The Dimensions Package adds dimensioning tools to the BeeGraphy Editor, allowing you to measure and visually annotate geometry directly inside the viewport.
It is designed for design validation, documentation, and presentation, providing clean dimension graphics with arrows, labels, and customizable styles.
The Distance Dimension node measures the straight-line distance between two 3D points and renders a line with optional arrowheads with numeric distance value labelled. Users can control the offset of the label, the number of decimal places shown, and the unit suffix. If no direction is provided, the node automatically computes a perpendicular direction to place the dimension clearly in space.

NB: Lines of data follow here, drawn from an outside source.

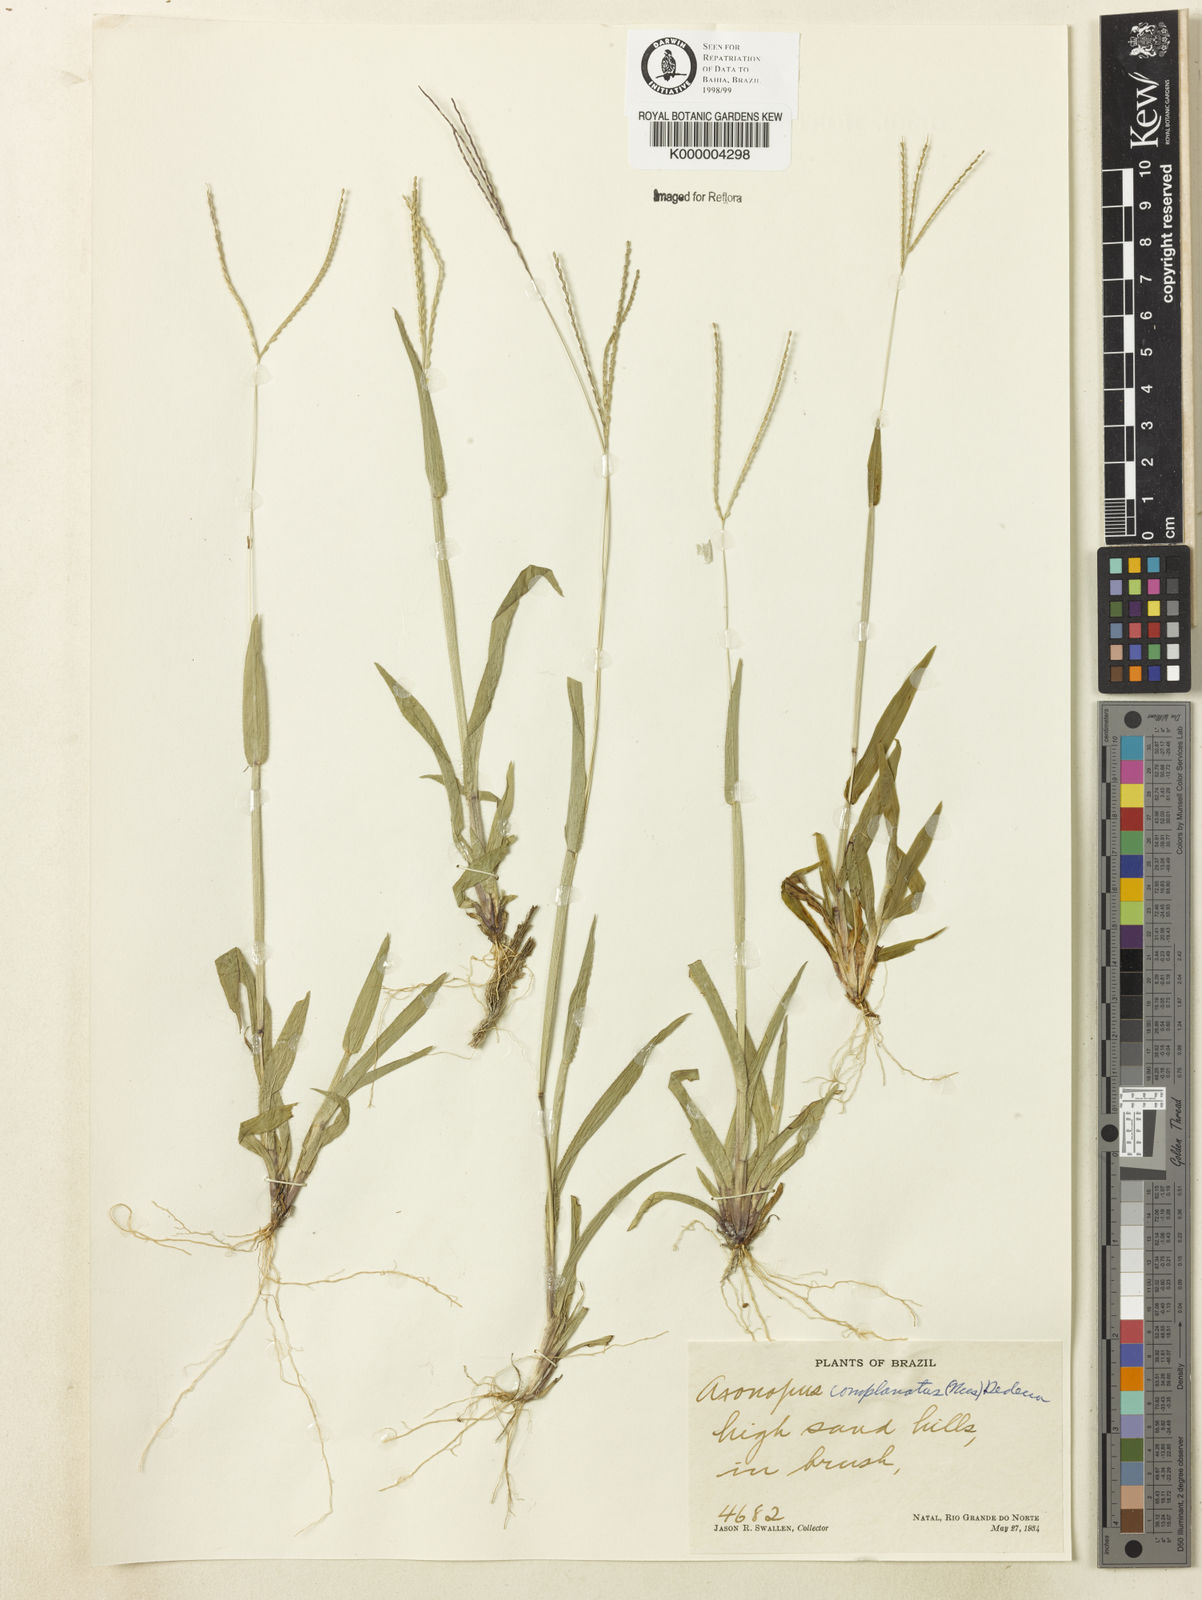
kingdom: Plantae
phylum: Tracheophyta
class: Liliopsida
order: Poales
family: Poaceae
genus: Axonopus
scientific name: Axonopus complanatus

The Angular Dimension node visualizes the angle formed by two directions around a center point. It draws an arc between the directions, adds arrowheads at the arc ends, and places a text label showing the measured angle. The radius of the arc, label offset, unit format (degrees or radians), precision, and labeling can all be customized, making it suitable for clearly communicating rotational relationships in both conceptual and technical models.

For circular measurements, the Radial Dimension node measures the radius from a center point to a point on the circumference and displays the result using a leader line and arrowhead. It can optionally show the diameter instead of the radius and include a center mark for clarity. The node outputs both radius and diameter numerically, allowing the same measurement to be reused in parametric logic or validation workflows.

The Diametrical Dimension node directly visualizes a diameter using a given direction from the center point. It draws a diameter line across the circle, optionally includes arrowheads, and can display a center mark. This node is useful when a diameter value is already known or controlled parametrically, while still needing to be clearly annotated in the viewport. Both diameter and radius values are made available as outputs.

For measuring overall size, the Dimension 2D node computes the two-dimensional bounding box of a geometry and visualizes its width and height, with an optional diagonal dimension. Labels for each axis can be overridden individually, and the node outputs the minimum and maximum bounding points in addition to the measured values. This makes it especially useful for layouts, panels, and planar components.

The Dimension 3D node extends this concept to three dimensions, calculating the bounding box of geometry in space and displaying width, length, and height, with the option to show the diagonal as well. Like its 2D counterpart, it outputs all measured values numerically while rendering clean dimension graphics in the viewport, making it suitable for volumetric checks and spatial validation.

To control the appearance of all dimension graphics, the Dimension Style node generates a reusable style object. This node allows users to define line color and thickness, extension line length, arrow size, arrow tail length, text size, text color, and text background settings. By connecting the style output to one or more dimension nodes, a consistent visual language can be maintained across an entire model.

A Pin Label is a dimension-label behavior that keeps the text anchored to a fixed position in the viewport,. This is especially useful in dense models, presentations, or documentation views where labels would otherwise overlap geometry, flip orientation, or drift as the camera changes.